Koreksi harga SUN lebih dalam pada seri acuan bertenor lebih panjang. Lihat saja, hingga Kamis (31/10), harga SUN acuan seri FR0065 bertenor 20 tahun telah turun 18,77% ketimbang akhir 2012. Harga SUN seri FR0064 bertenor 15 tahun turun 17,8% pada periode yang sama.
Harga SUN seri FR0063 bertenor 10 tahun dan SUN seri FR0066 bertenor 5 tahun masing-masing turun 15,32% dan 8,72%. Penurunan harga ini lebih besar ketimbang imbal hasil tiap seri.
Kemarin, imbal hasil SUN seri FR0065 mencapai 8,06%. Imbal hasil SUN seri FR0064 sebesar 7,86%. Imbal hasil SUN seri FR0063 dan FR0066 masing-masing 7,59% dan 6,85%.
Ariawan, analis obligasi Sucorinvest Central Gani mengatakan, hingga saat ini return obligasi negara masih minus 9% hingga minus 10% dibanding tahun lalu. Dia memperkirakan, return ini akan membaik hingga akhir tahun 2013 meski masih di bawah 0%. "Saya pikir harusnya akhir tahun bisa di angka minus 5%," kata Ariawan, kemarin.
Tidak berbeda jauh, Fakhrul Aufa, analis Indonesia Bond Pricing Agency memperkirakan, return obligasi pemerintah sepanjang tahun ini hanya akan mencapai minus 3% hingga minus 4%.
Meski tahun ini return SUN jeblok, Ariawan memperkirakan, investor bisa meraup untung pada pasar obligasi tahun depan. "Tahun depan, harganya bisa naik sekitar 8% hingga 10%," imbuh Ariawan.
Potensi kenaikan ini dihitung dengan asumsi inflasi akan rendah, BI rate berpotensi turun dan kurs rupiah menguat dibanding tahun ini.
Fakhrul mengatakan, investor masih gencar mengoleksi SUN. Berdasarkan hasil beberapa lelang SUN lalu, investor terus melakukan akumulasi di pasar obligasi. Menurut dia, SUN seri acuan merupakan yang paling diburu investor. Antusias investor juga tercermin dari jumlah penawaran yang masuk.
Josua Pardede, ekonom Bank Internasional Indonesia (BII) mengatakan, sentimen positif yang menyelimuti pasar obligasi tak terlepas dari stabilnya nilai tukar rupiah.
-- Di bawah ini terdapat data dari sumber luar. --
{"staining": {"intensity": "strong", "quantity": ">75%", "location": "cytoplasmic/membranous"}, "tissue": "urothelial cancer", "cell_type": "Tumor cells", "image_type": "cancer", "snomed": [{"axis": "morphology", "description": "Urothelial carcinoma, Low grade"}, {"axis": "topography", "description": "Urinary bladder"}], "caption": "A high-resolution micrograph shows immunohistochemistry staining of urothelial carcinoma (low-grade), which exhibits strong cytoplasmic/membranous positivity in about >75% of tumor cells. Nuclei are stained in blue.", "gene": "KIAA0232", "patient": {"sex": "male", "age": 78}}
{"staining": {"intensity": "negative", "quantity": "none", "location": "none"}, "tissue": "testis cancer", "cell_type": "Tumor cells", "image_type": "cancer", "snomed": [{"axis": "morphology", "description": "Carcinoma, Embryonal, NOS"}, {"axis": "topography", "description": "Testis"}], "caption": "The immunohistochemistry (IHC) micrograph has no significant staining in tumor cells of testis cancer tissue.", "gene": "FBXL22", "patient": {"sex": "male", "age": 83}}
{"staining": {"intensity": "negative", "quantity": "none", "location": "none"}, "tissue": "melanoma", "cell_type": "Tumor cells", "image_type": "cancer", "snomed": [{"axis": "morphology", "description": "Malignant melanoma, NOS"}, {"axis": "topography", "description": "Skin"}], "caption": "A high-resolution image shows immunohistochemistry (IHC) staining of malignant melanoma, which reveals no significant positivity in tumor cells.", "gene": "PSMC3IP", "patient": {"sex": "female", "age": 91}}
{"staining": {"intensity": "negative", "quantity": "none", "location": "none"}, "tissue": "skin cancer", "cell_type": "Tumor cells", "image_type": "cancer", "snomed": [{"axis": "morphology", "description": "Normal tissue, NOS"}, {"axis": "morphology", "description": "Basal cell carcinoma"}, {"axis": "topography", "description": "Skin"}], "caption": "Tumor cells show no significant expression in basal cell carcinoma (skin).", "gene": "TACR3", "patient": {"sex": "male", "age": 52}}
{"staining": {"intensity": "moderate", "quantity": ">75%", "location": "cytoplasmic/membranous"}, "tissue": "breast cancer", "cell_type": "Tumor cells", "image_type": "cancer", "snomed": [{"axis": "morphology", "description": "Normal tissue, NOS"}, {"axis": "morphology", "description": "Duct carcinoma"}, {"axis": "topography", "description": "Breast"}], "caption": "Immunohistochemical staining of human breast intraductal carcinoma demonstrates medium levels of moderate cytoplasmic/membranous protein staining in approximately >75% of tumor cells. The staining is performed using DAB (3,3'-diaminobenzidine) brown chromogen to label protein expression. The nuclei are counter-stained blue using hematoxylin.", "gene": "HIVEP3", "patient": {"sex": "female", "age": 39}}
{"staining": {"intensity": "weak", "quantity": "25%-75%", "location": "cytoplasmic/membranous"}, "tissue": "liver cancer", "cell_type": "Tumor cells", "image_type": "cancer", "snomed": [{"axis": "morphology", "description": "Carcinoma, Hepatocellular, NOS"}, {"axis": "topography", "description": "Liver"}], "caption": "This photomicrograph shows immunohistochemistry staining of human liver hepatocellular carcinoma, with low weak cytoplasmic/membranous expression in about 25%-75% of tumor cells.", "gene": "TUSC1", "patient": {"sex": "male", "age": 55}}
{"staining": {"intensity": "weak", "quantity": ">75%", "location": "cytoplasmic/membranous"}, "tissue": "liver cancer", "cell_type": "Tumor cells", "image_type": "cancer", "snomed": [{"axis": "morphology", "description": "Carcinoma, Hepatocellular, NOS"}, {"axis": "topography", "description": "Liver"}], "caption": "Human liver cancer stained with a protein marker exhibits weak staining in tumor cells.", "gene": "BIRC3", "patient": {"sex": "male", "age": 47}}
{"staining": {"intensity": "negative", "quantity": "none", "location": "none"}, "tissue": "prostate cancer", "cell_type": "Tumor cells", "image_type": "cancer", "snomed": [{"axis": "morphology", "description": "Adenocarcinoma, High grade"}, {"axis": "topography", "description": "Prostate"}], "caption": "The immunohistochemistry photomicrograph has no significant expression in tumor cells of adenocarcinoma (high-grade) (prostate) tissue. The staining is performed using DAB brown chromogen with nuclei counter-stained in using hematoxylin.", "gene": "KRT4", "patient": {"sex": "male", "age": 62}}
Beberapa hari belakangan ini, rupiah berada di bawah level 11.000. Hal ini menunjukkan fundamental ekonomi Indonesia masih cukup baik dan mendorong asing menambah kepemilikannya di SUN.
Meski demikian, pasar obligasi belum sepenuhnya bullish. Beberapa sentimen domestik maupun global cukup mixed dalam mempengaruhi pergerakan yield obligasi.
Dari dalam negeri, Josua menduga, pertumbuhan ekonomi kuartal III dan IV tahun ini masing-masing sebesar 5,7% dan 5,6%. Angka ini sedikit melambat dibanding kuartal II-2013 sebesar 5,8%. Namun, kondisi defisit current account membaik. Jika pada kuartal II-2013, defisit current account 4,4% terhadap produk domestik bruto (PDB), maka pada kuartal III-2013, defisit current account mengecil antara 3,5%-3,7% terhadap PDB.
Josua menyebut ada hal-hal yang harus diwaspadai. Pertama, tekanan inflasi berpotensi naik akibat panen yang berlangsung pada saat ini di bawah ekspektasi. Naiknya harga daging selama Idul Adha turut menyumbang inflasi bulan ini. Selain itu, konsumsi masyarakat selalu meningkat menjelang akhir tahun. Ia menyarankan investor agar jeli memanfaatkan momen untuk masuk ke pasar obligasi.